CIOs will need to keep an open register of members and trustees and any breach of this provision will be subject to criminal sanctions. If there are more than 50 members there will also need to be an Index of members. It will be possible to have a CIO with one sole member. Members will be under a new duty to “exercise his or her powers as a member of the CIO in the way he or she decides in good faith would be most likely to further the purposes of the CIO.”

There will be no minimum income threshold for registration with the Charity Commission or for annual returns. Currently charities with an annual income below £5,000 are not required to register and, for those below £10,000, it is only necessary to submit a reduced annual return. As of 1 April 2009 the threshold for reduced annual returns will be lifted to £25,000.

The consultation specifically seeks views from the public on certain issues. These include the minimum age for trustees – for companies there is a new minimum age of 16 as of 1 October 2008 –the duty of care that should be applied to trustees of CIOs, the issue of private benefit and remuneration of trustees, and the most appropriate accounting regime for such a structure.
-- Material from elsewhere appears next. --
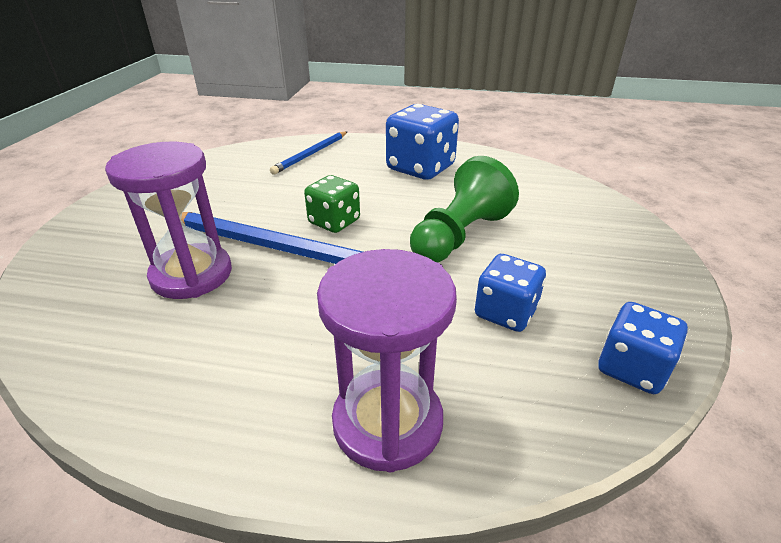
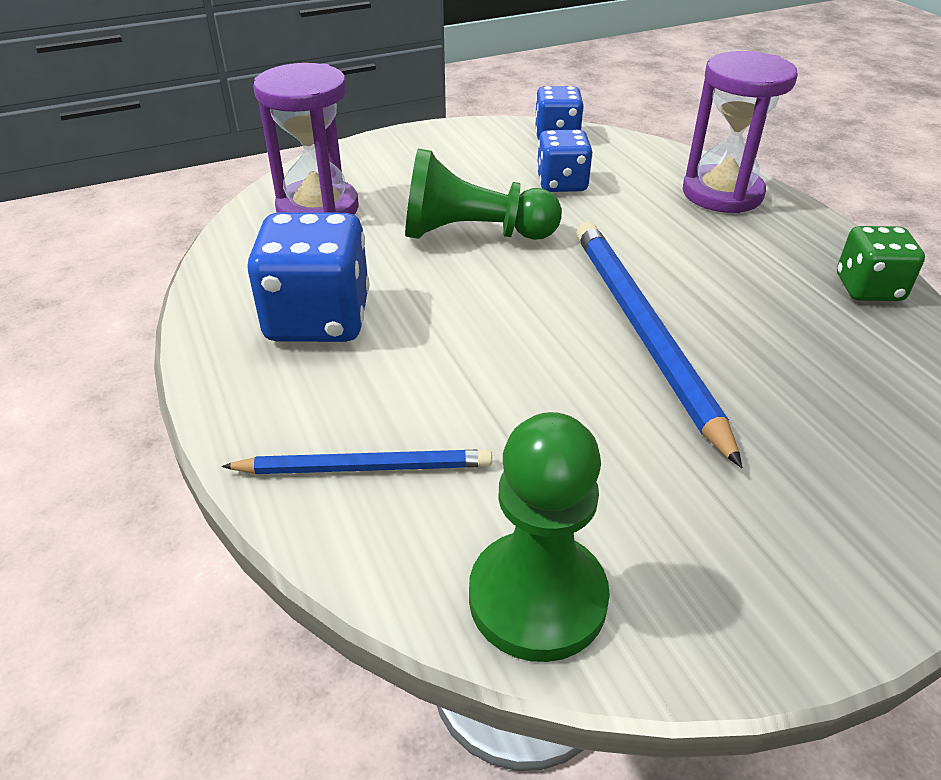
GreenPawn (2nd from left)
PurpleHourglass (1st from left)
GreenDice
Whilst the CIO has been widely welcomed in principle, there has been concern about the ability of the Charity Commission to deal with the introduction of such a complex new structure. It must look like a company but not be a company.  The Charity Commission will also need to provide a filing and information service that is as efficient as that of Companies House. The introduction of the CIO has already been significantly delayed – it was originally envisaged that it would be available this summer – and the Charity Commission has admitted that it is grappling with the practical implications of some of the concepts.  It certainly will not now be available before the spring of 2009.
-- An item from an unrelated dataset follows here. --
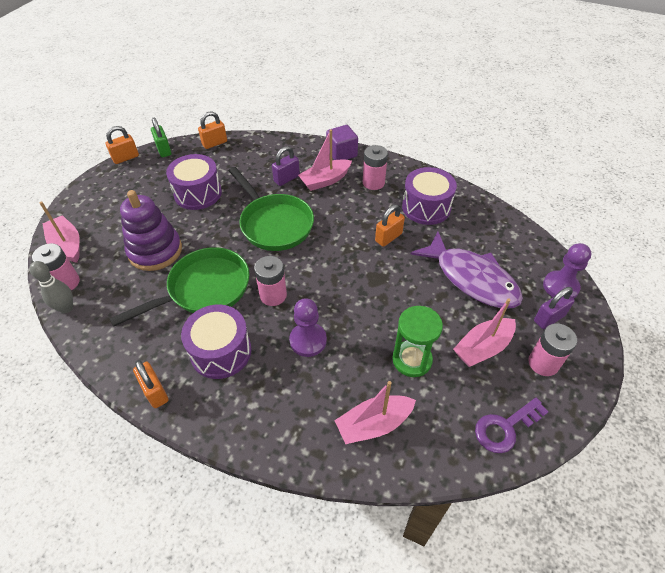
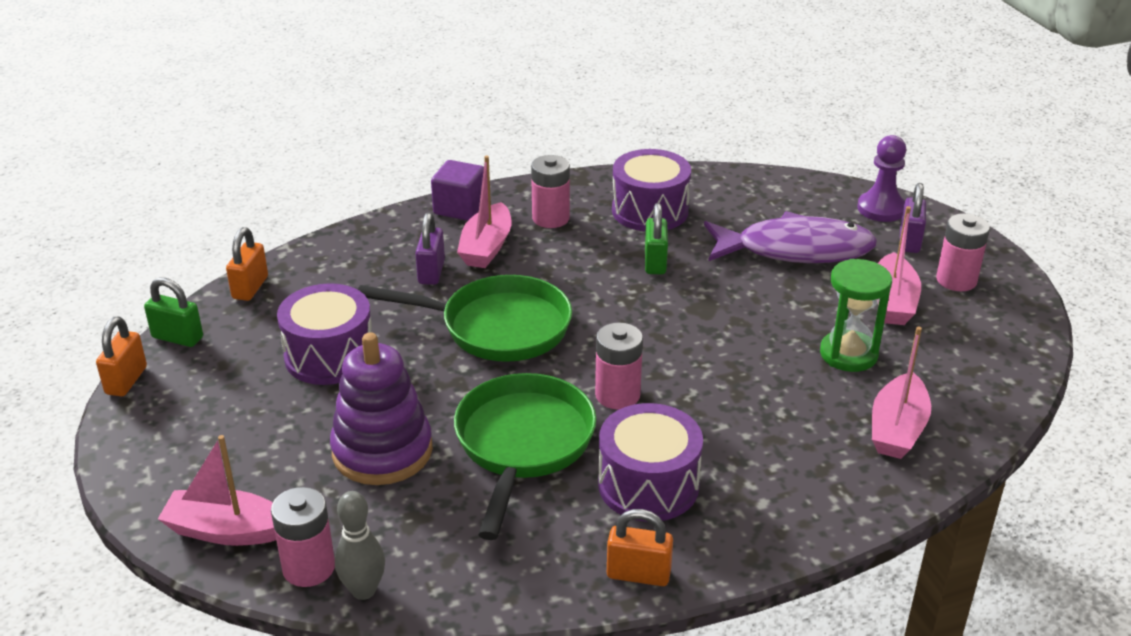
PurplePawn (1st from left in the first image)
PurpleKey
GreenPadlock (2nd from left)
Indeed the Charity Commission’s new statutory objectives create even more difficulty. They must find a balance between making the most effective use of charitable resources and the necessary accountability owed to donors, beneficiaries and the general public. Their concern about the role they have to play is evidenced in the introduction of provisions to provide the new Charity Tribunal with jurisdiction over the decision-making process. When the CIO was first mooted there was a recommendation that the future CIO become the charity structure of choice and that all charities would be expected to convert within 5 years from the introduction of legislation. This idea is no longer being mentioned and indeed the Charity Commission themselves state that the CIO will not be suitable for all charities.

At a practical level, existing charities who are considering converting will be watching carefully to see what the conversion process will mean for them. It had been advertised as being a quick conversion process for existing charities. It is now clear that there will be a particular mechanism for existing charitable and non-charitable companies and Industrial and Provident Societies, but not for charitable trusts and associations, or for exempt charities. In the draft guidance notes the Charity Commission states that for companies there is no need to transfer assets as there is no new legal entity, the existing corporate body simply becomes registered under different legislation. It is hard to see exactly how this works. Presumably this deals with the issue of assets that cannot currently be transferred, such as permanent endowment.
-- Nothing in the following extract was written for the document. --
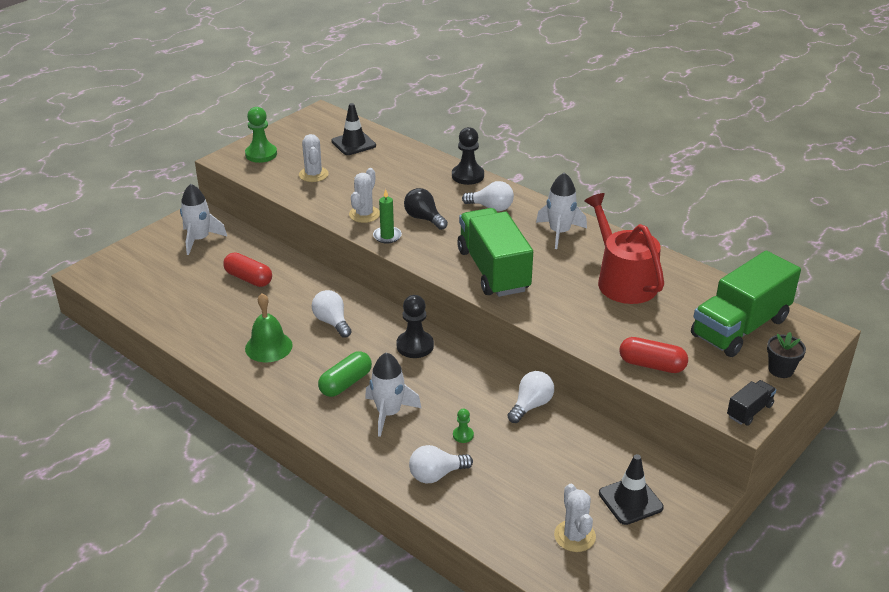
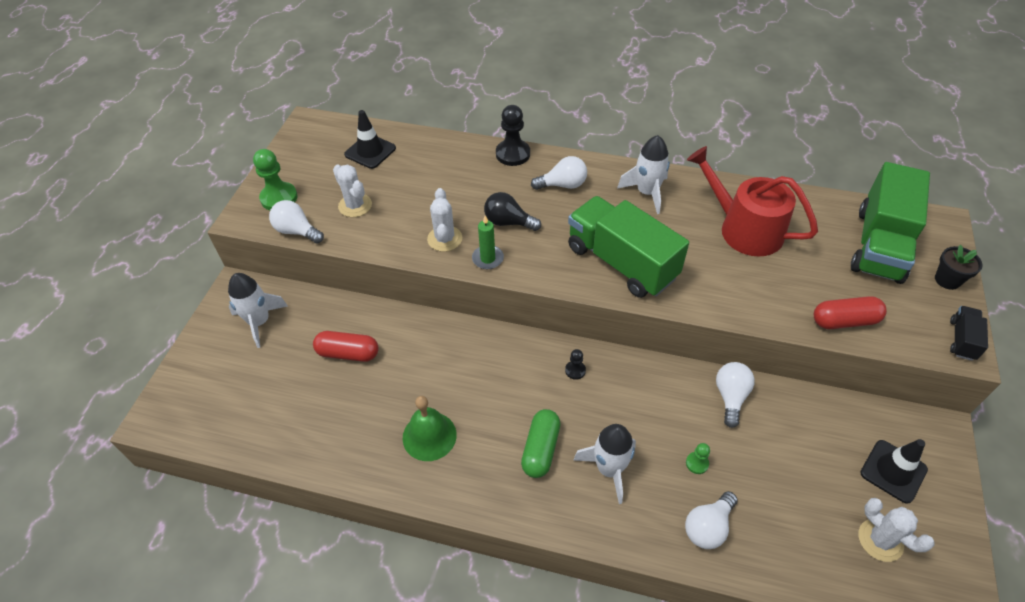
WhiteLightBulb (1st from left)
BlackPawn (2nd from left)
Many existing charities believe that it may well not be worth converting as reporting to Companies House is not significantly costly or onerous.  Wait and see appears to be the message of the day. The much-vaunted new charitable structure may not be as well received as originally envisaged. Like its social enterprise counterpart, the Community Interest Company or CIC, there may be a slow take-up, probably initially only by new charities seeking registration.